Picture the scene. You’ve just rocked up to your accommodation after an 18 hour journey. Your bags feel heavier than ever, you’ve not slept for nearly 30 hours, your armpits stink, you’re sweating profusely, you can’t feel your feet, your hair is greasy, your head hurts and you’ve got the worst halitosis imaginable. Now- where would you rather be?
- Option A – a hostel bedroom you’re sharing with 13 people you’ve never met, where you now have to make your own bed before you can rest your head. The rocky mattress and pillow will dig into your back all night, you won’t get much sleep and those cockroaches are likely to get far too cosy next to you. Oh, and the water’s not working so it’s chewing gum and a shower in a can for you, mate.
- Option B – a clean, comfortable hotel with air conditioning, running water and free wifi so you can tell your friends you’ve arrived. You’ll sleep like a baby in the cotton wool like mattress, be able to wash off the journey in a shower as big as your garden back home, and then even grab a beer from the mini bar to celebrate.
I’m obviously giving you best and worst case scenarios here, but I, without a doubt, would choose Option B every time.
I’ve stayed in my fair share of grotty places. A dirty, $18 multi-share hostel in a dodgy Manhattan neighbourhood. A campsite at Yosemite where we were warned about the black bears stealing our food, and trained to punch them on the nose if they got too close. A hotel on the very edge of Cuba where we had no running water and I was eaten alive by fleas every night.
Sure, these accommodations enabled me to experience some of the most fascinating places on the planet, but I’m pretty sure I’d have still managed that if I had have slept in a cosy room and soft pillows instead.
probably most definitely a hotel snob. I like my creature comforts, and I’m not afraid to admit it. Travellers talk at length about the worst places they’ve ever stayed and then always finish with ‘but that’s part of travel – it wouldn’t have been the same otherwise’. But, if anything, a luxurious hotel enhances your experience of travel.
The best hotel I’ve ever stayed in strangely comes from a country not known for its hotels. Cuba. The Parque Central in Havana is pretty damn special. Right in the heart of the city, even the standard rooms are massive, and there are enough facilities to make it a home from home. Or, in our case, even better than home. It was the perfect end to a trip where I was crying out for a proper shower and air con to soothe my poor flea bitten legs. As soon as I stepped foot in that hotel, I felt safe, content, happy and finally on holiday. Plus, they give you champagne at breakfast. A.maz.ing. It turned what could have been a disastrous trip into something incredible, and I truly believe I have the hotel to thank for that.
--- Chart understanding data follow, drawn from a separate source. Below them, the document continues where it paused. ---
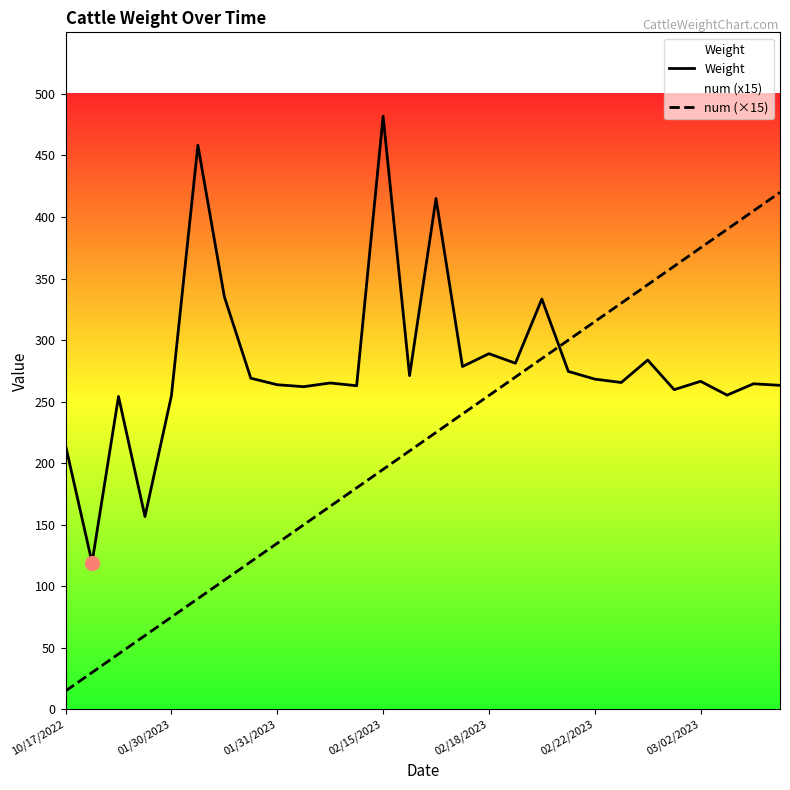

Reading left to right, list all the values displayed in this chart.

Weight: 214.3	119.3	254.2	156.7	254.9	458.3	335.3	269.0	263.8	262.2	265.2	262.9	481.9	271.1	415.1	278.6	289.0	281.2	333.4	274.6	268.3	265.6	283.8	259.8	266.5	255.3	264.5	263.3
num (×15): 15.0	30.0	45.0	60.0	75.0	90.0	105.0	120.0	135.0	150.0	165.0	180.0	195.0	210.0	225.0	240.0	255.0	270.0	285.0	300.0	315.0	330.0	345.0	360.0	375.0	390.0	405.0	420.0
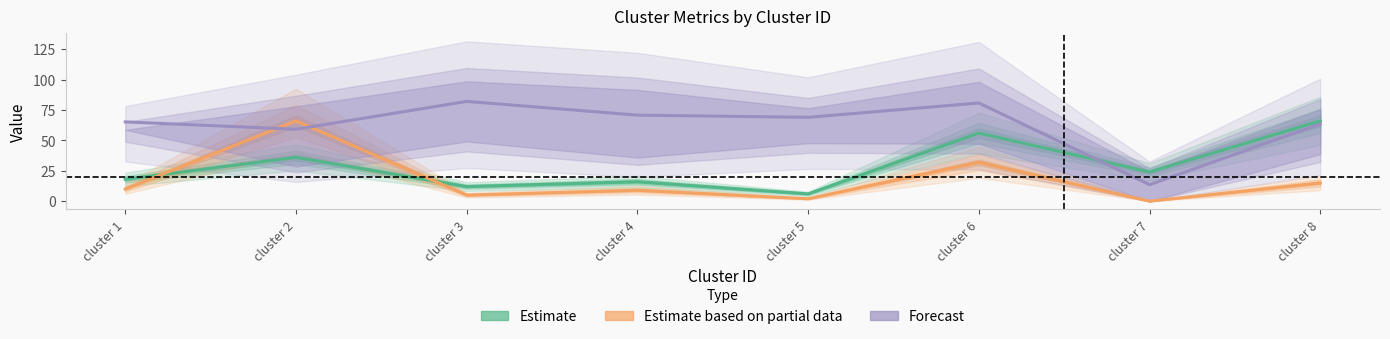

Is it true that Estimate based on partial data equals 16.2 at cluster 1?

False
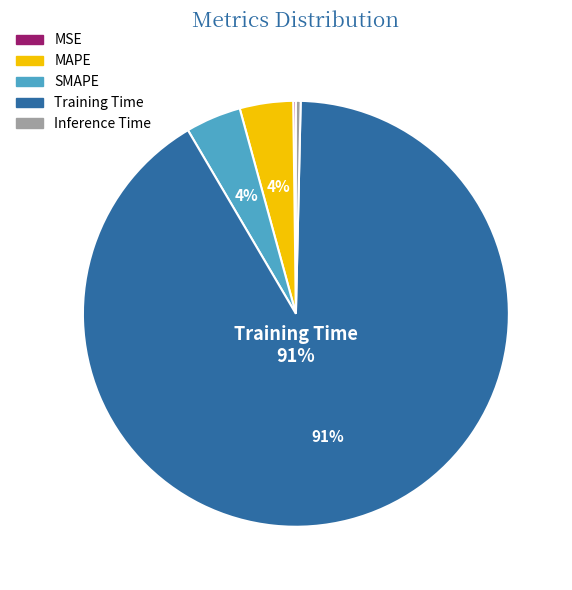

To the nearest percent, what is the average slice percentage?

20%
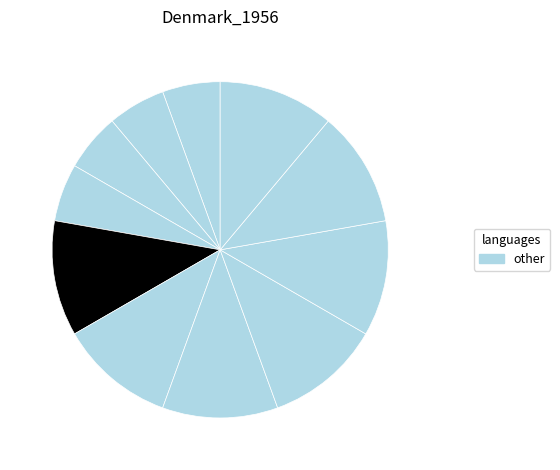

How many segments does this pie chart have?

11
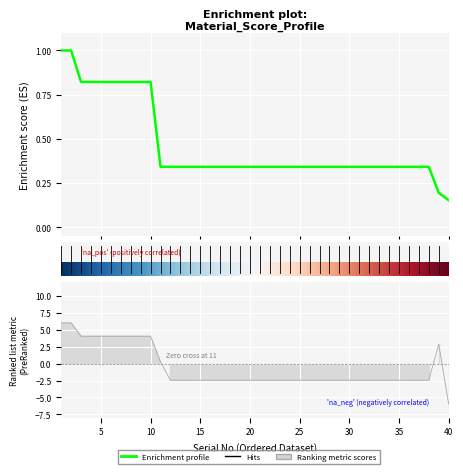

List the labels in order of Transmittance value, largest first.

1, 2, 3, 4, 5, 6, 7, 8, 9, 10, 39, 11, 12, 13, 14, 15, 16, 17, 18, 19, 20, 21, 22, 23, 24, 25, 26, 27, 28, 29, 30, 31, 32, 33, 34, 35, 36, 37, 38, 40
What’s the best accommodation you’ve ever stayed in? Do you prefer hotels over hostels over campsites? Why?
2 thoughts on “Home from home: the importance of good accommodation”
I completely agree about finding accommodation you can feel properly comfortable in. After a day out exploring a new city I love coming back to a clean, private area where I can recharge. Though having said that I find a lot of the private rooms with ensuite in hostels these days are a good balance. Most are very modern and clean with all you’d need, for a fraction of the price.
Liz | Poulet s’il vous plaît
That’s a really good point, Liz! I think I’ve been scared off by my previous visits to hostels but it’s about time I tried it again! What’s the best hostel you’ve stayed in around the world? It might restore my faith!